Abstract: The requirements for new-type antenna electronics equipment are high performance, high reliability and large capacity, but small size and lightweight. This paper discusses the processing of rigid antenna microwave multilayer PCBs, which presents some key developing fields and solutions, specifically in registration control and any-layer interconnect. With performance requirements increasing for rigid antennas, a PTFE-based composite lays a foundation for the development of microwave multilayer PCBs. From the advanced mechanical manufacturing point of view, the future technology development of microwave multilayer PCBs includes control of the deformation and expansion/contraction of the PCB substrate, large data software systems, any-layer interconnect design requirements, and performance indicators. (Proceedings of the Seventh Asia International Symposium on Mechatronics, Aug. 31, 2019)

Reliability

“Solder Joint Reliability of a 0.65mm Pitch Molded Array Package for Automotive Applications”

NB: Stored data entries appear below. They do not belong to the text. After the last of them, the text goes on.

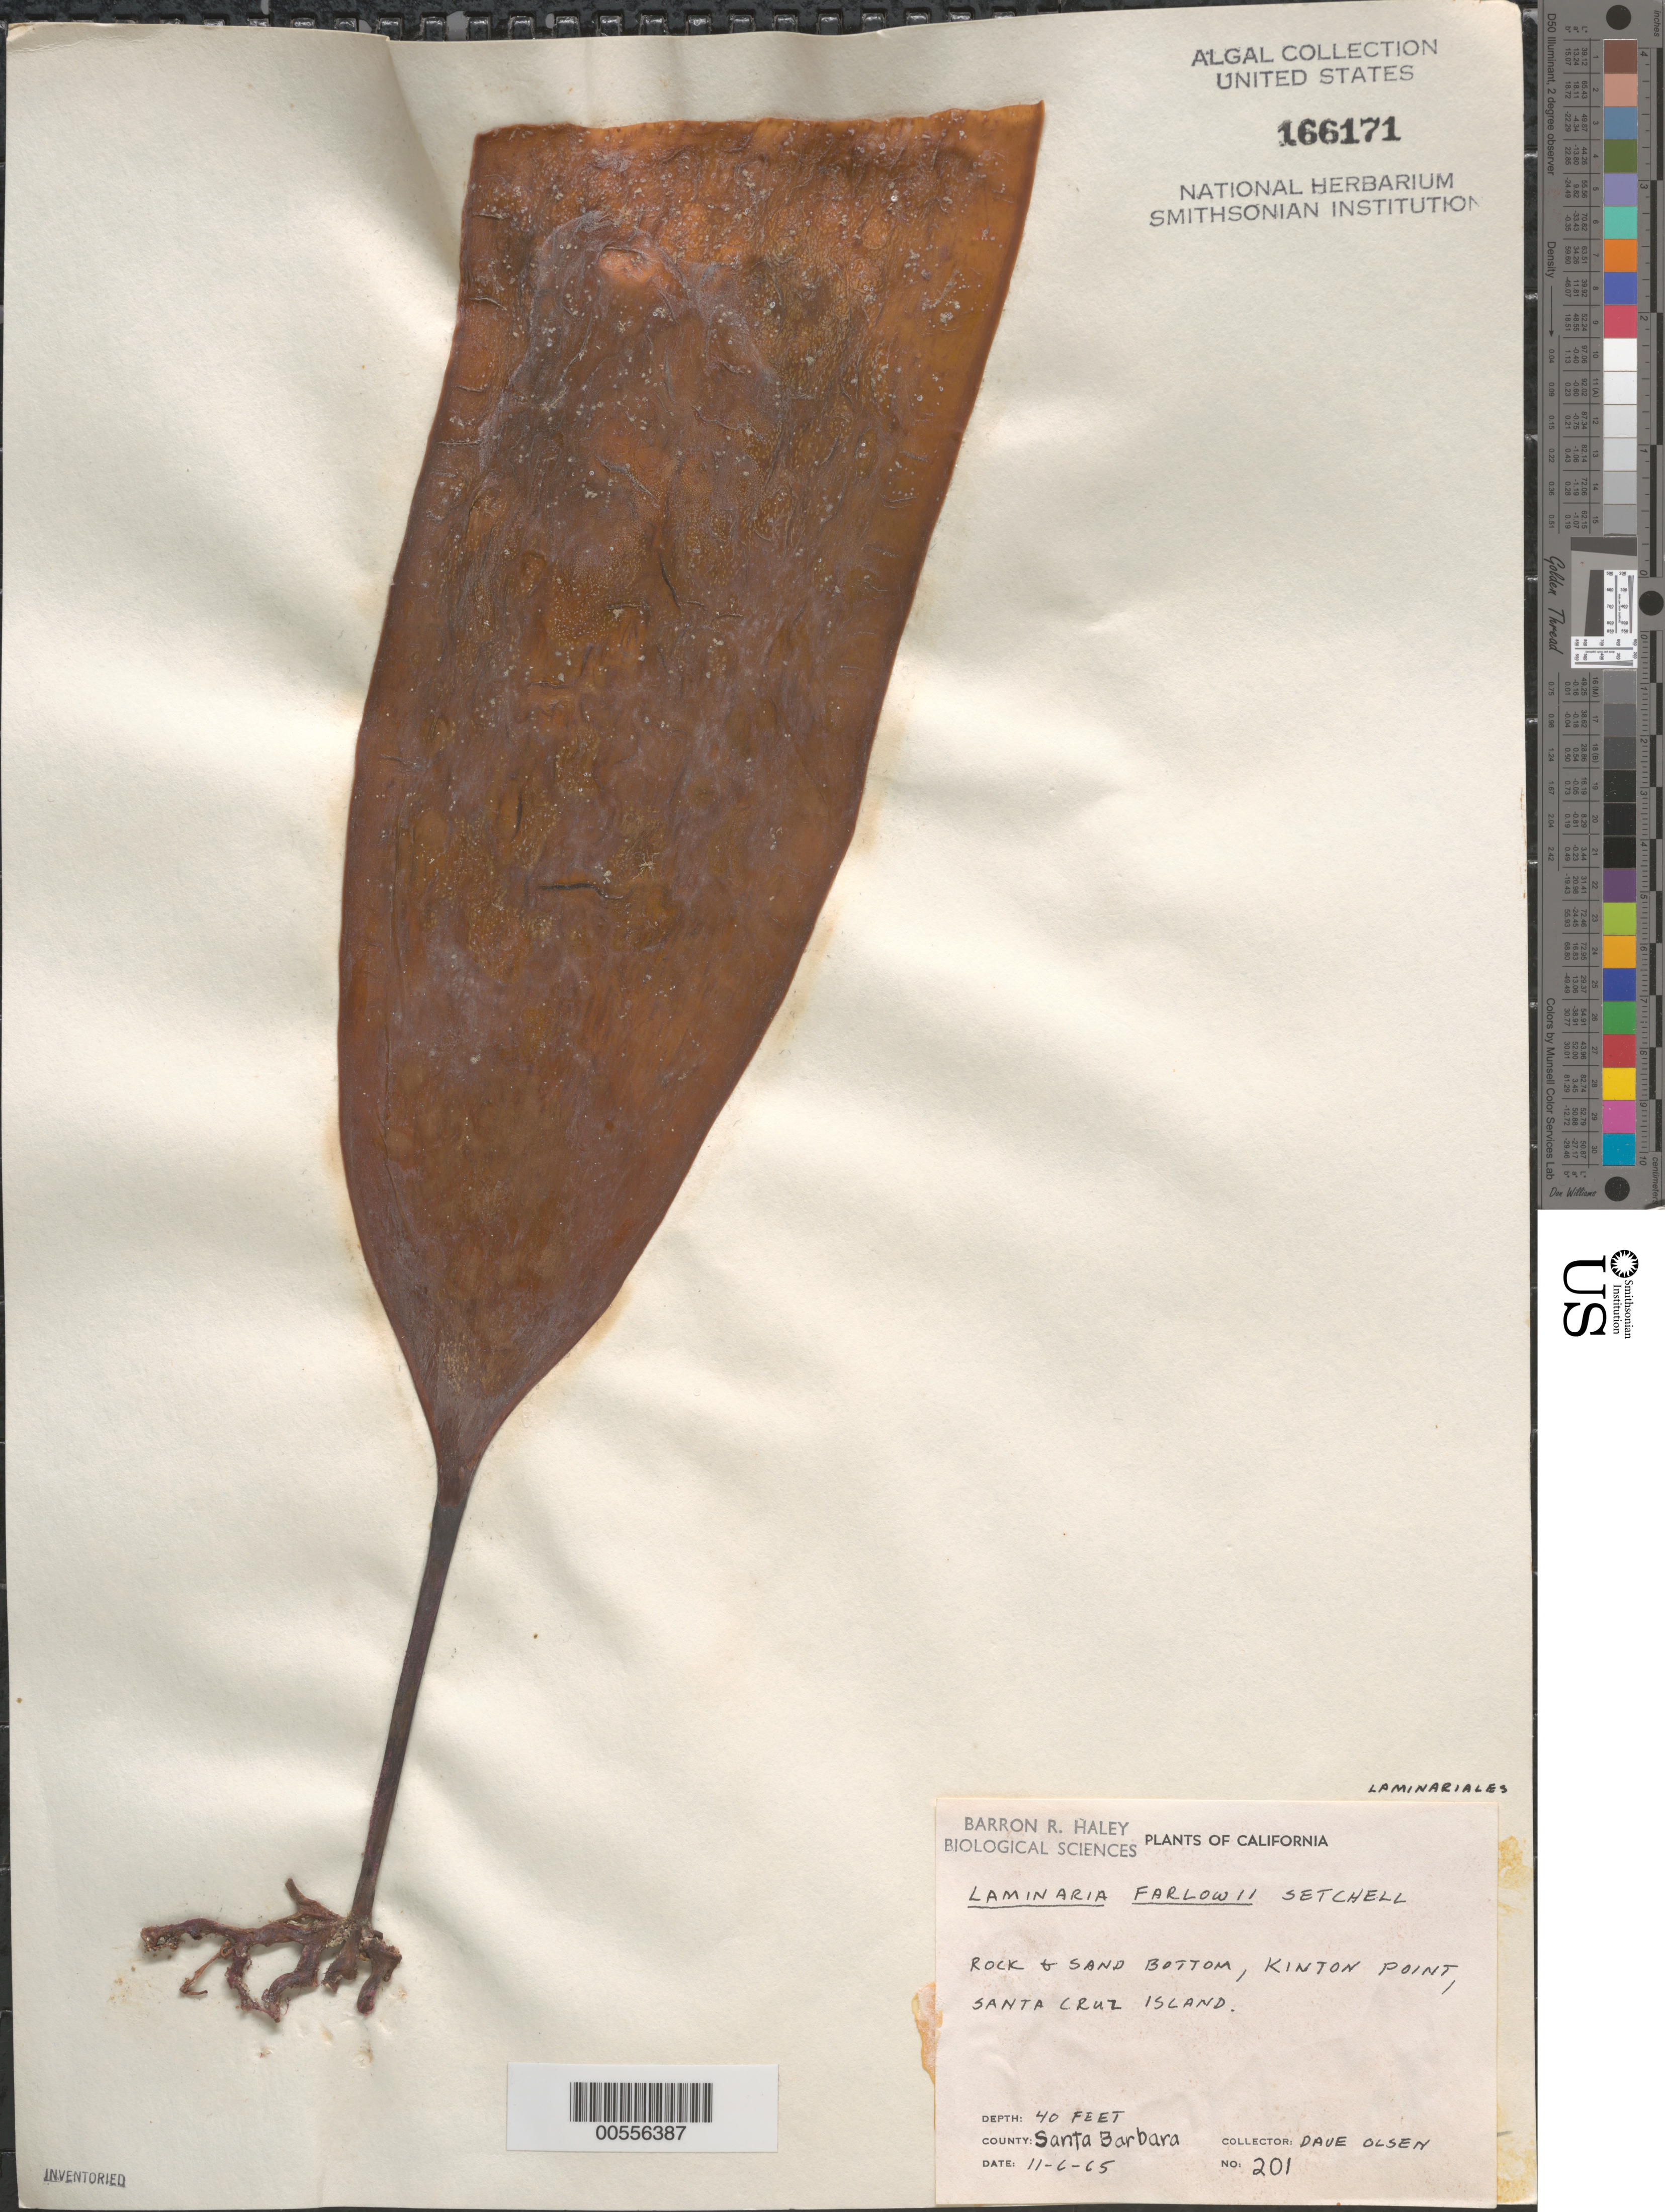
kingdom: Chromista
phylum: Ochrophyta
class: Phaeophyceae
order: Laminariales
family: Laminariaceae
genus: Laminaria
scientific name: Laminaria farlowii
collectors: D. Olsen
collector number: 201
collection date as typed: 06 Nov 1965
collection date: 1965-11-06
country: United States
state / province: California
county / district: Santa Barbara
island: Santa Cruz Island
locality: Kinton Point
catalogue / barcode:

Authors: Burton Carpenter, Mollie Benson and Andrew Mawer; andrew.mawer@nxp.com.

Abstract: BGA components used in high-reliability automotive microprocessor applications have historically been 0.8mm pitch or larger. Recently, emerging market requirements have pushed BGA pitches down to 0.65mm. However, industry expectations of solder-joint reliability remain constant; customers expect cyclical thermal fatigue lifetimes to be the same as or, in some cases, more robust than prior generations of packages. In addition, automotive Tier 1 electronics manufacturers often include drop test and other board-mounted testing criteria to mitigate the risk of module-level failure during SMT, module or final vehicle assembly. The paper reports the board-level reliability of a 0.65mm pitch, 10 x 10mm MAPBGA (molded array plastic BGA) package used as an automotive radar microprocessor. Thermal fatigue life was assessed per IPC-9701A using AATS (air-to-air thermal shock) between -40°C and +125°C, while drop testing followed Jedec JESD22-B111A at 1500G. (SMTA International, October 2018)

This column provides abstracts from recent industry conferences and company white papers. Our goal is to provide an added opportunity for readers to keep abreast of technology and business trends.